Problem:
All of the entries below are to be copied word for word.

Excerpted data:
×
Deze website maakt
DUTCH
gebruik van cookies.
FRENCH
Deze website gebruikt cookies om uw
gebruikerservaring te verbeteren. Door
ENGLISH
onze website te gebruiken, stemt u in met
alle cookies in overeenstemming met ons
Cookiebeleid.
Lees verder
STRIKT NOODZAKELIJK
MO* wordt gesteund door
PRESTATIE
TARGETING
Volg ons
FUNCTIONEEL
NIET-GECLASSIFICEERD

Result of the exercise:
×
Deze website maakt
DUTCH
gebruik van cookies.
FRENCH
Deze website gebruikt cookies om uw
gebruikerservaring te verbeteren. Door
ENGLISH
onze website te gebruiken, stemt u in met
alle cookies in overeenstemming met ons
Cookiebeleid.
Lees verder
STRIKT NOODZAKELIJK
MO* wordt gesteund door
PRESTATIE
TARGETING
Volg ons
FUNCTIONEEL
NIET-GECLASSIFICEERD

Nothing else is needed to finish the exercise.